Figure 4. HKU MTR Station Exit C2, January 2017. Courtesy Street View by Google.
Figure 5. HKU MTR Station Exit C2, November 2020. Courtesy Street View by Google.
The company that manages the MTR has also replaced glass with steel sheet in the railing of walkways tens of meters in the air, and in overhead canopies. Protestors shattered these partitions in several stations, dismantling an uneasy entanglement of transparency, vision, and security. The opaque sheet does away with these ambiguities and describes a civic space that is un-questionably safe and controlled.
In other parts of the city, chain-link fence now encloses pedestrian bridges to enforce this new formula of authority. These bridges sometimes served as staging grounds for protestors to throw objects onto traffic, and other times for armed police to survey crowds. The new layer of fencing rises the full height of the bridges and was jerry-rigged into place, the chain link slipped between an outer balustrade and an inner handrail. It is fixed in place with a thin metal strip screwed to existing vertical elements. The cage-like quality of the bridges at first does not register. “Was it always like this? Or am I seeing differently?”
More noticeable during the protests were the pedestrian fences detached from sidewalks. These fences line hundreds of kilometers of Hong Kong’s roads and are set back from the edge of the curb, corralling people into sometimes already cramped walkways. Despite experiments in other cities that showed how removing these barricades does not increase traffic accidents, the Transport Department continues to delimit sidewalks in the name of safety. Protestors dismantled approximately fifty kilometers of fencing using a simple flat wrench. For weeks afterwards, sidewalks all over the city were free of the fences (Figure 6). Where denuded vertical posts remained, the Transport Department quickly strung red police tape. Then bright red plastic chain was knotted around the bare verticals and secured with clips into existing screw holes (Figure 7). This was the first sign that newly liberated street would not last. And soon, shiny new modules replaced what had been dismantled. The new barriers comprised a higher grade of steel and were joined to posts by stiffened bolts recessed into a raised circular head. Where the posts themselves had been dislodged from the earth, steel plate was added to concrete footings (Figure 8).
The pulling of fence posts also loosened bricks from sidewalks (Figure 9). Protestors positioned them on streets in fields of arches, menhirs, stacks, and mounds. These bricks are ochre red in their most standard form; similar ones are used on University Street. Unless a developer has introduced a signature material in front of a new construction, they are they default pavers for sidewalks. The bricks are placed on a coarse bed of sand and dirt, so that they can be easily dug up to access the networks running underneath. Typhoon rains and growing roots often deform the checkered brick surfaces, leaving pools of rainwater and making walking treacherous.
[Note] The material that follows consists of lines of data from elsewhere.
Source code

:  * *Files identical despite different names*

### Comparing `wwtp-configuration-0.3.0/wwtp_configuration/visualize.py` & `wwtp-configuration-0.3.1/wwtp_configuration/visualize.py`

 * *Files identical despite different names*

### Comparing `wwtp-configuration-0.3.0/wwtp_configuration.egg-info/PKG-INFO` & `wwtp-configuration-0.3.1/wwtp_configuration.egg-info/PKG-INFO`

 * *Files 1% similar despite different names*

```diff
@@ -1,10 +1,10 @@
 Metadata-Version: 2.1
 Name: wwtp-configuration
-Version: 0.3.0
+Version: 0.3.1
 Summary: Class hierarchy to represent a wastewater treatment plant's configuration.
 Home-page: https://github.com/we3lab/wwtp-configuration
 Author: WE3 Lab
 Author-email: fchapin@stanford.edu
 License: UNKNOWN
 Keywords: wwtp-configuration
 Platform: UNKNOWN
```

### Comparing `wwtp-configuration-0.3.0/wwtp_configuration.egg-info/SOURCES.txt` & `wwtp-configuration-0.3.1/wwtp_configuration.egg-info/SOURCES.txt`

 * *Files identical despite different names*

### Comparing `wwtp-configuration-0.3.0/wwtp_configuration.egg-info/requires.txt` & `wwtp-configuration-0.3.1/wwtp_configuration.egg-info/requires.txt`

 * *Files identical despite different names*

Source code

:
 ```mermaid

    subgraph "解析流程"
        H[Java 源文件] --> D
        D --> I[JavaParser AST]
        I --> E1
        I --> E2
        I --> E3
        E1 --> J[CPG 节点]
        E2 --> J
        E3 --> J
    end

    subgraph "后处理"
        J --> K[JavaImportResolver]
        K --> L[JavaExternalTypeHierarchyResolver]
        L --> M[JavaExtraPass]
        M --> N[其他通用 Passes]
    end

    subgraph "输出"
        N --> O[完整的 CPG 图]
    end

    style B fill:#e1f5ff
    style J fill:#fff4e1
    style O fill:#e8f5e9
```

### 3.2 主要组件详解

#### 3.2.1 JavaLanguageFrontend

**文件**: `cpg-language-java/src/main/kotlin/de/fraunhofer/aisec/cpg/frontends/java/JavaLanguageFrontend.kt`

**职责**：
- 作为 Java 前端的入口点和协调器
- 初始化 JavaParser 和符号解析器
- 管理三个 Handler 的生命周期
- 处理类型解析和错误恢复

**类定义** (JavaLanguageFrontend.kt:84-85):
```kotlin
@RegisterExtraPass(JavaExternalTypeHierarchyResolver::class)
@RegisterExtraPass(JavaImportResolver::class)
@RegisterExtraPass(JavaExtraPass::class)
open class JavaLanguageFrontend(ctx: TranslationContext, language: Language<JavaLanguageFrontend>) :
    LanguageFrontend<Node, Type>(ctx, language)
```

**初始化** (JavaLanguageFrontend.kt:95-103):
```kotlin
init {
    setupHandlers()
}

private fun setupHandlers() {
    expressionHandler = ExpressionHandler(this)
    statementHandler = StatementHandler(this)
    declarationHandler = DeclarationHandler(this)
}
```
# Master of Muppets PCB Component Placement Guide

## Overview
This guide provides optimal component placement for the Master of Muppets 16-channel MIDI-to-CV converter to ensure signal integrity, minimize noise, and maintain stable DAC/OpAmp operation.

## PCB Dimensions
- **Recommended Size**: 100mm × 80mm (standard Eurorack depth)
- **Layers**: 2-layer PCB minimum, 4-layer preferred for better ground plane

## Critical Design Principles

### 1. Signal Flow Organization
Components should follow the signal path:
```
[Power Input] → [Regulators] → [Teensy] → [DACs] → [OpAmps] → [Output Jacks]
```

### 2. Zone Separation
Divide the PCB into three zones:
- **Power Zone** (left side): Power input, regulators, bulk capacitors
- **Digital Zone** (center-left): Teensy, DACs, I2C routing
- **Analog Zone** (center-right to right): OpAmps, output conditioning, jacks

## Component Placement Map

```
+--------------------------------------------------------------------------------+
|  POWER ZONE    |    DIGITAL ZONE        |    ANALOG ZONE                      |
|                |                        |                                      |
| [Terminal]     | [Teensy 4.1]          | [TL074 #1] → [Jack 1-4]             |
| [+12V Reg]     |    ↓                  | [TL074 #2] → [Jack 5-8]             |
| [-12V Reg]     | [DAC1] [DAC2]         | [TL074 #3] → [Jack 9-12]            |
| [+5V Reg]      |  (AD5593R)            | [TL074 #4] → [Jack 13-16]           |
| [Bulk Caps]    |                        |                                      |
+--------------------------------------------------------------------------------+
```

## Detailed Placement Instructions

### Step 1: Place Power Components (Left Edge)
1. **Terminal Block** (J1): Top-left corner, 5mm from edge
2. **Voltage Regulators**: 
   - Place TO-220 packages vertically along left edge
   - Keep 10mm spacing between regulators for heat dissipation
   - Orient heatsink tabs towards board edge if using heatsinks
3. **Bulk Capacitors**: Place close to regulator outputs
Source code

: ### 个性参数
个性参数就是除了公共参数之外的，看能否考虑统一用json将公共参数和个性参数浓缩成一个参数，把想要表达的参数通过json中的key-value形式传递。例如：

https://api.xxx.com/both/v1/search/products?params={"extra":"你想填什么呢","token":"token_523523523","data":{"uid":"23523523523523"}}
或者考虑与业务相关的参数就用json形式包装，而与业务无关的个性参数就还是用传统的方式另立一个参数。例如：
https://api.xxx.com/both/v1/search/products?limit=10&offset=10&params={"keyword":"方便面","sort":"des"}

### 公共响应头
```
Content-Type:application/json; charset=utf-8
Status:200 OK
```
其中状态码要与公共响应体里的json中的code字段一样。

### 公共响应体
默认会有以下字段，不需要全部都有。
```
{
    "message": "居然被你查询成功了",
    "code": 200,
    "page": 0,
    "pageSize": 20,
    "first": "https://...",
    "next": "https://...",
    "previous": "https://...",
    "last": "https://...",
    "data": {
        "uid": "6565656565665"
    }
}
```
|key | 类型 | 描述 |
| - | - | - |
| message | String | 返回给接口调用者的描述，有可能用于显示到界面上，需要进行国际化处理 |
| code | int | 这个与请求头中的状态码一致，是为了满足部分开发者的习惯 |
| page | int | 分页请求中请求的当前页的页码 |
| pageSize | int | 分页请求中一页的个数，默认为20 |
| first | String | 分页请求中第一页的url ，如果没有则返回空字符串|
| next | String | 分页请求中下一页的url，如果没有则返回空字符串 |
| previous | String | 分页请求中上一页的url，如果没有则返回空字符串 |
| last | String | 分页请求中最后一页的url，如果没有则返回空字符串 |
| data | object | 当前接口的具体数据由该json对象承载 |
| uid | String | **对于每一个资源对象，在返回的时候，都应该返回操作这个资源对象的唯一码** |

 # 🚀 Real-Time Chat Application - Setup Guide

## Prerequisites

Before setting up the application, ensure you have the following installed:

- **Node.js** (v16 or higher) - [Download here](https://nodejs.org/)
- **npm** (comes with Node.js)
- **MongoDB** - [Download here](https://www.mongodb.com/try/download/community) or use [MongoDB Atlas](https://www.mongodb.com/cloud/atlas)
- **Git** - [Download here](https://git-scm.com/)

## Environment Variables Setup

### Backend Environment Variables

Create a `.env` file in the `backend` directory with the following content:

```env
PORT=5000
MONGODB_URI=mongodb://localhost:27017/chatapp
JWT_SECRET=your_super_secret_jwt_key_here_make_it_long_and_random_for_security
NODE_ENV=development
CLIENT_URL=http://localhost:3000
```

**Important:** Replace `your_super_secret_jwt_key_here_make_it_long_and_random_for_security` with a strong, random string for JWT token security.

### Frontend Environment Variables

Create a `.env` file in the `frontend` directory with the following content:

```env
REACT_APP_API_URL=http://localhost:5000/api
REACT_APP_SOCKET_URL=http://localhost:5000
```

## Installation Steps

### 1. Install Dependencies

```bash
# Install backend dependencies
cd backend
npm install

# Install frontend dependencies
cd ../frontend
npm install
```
Where large sections of sidewalks were undone, workers quickly filled gaps with poured concrete or bitumen, leaving rough or smooth splotches edged by the remaining bricks (Figure 10). It seems unlikely, with the time that has gone by, that the Highways Department will invest in redoing these surfaces, each with their own mini topology.
These curb-scale infrastructures are the results of meetings, decisions, and sometimes drawings. They, in turn, enforce policies and priorities. In ordinary times we can examine them to ask about structures of governance and the values placed on the public realm. These days in Hong Kong, this curb-scale speaks as well about the very quick way in which the city was put back into place after the protests––with tens of millions of dollars spent to restore its functioning with a silent and undeliberated efficiency. That work coincided with COVID-19’s refiguring of government authority and culminated with the National Security Law and its ongoing articulation into public life. These numbing shocks make the physical changes left behind by events of the recent past even sharper––more cutting. They mark a relief of traces and suggest ways in which a close attention to the curb-scale can offer readings of cities.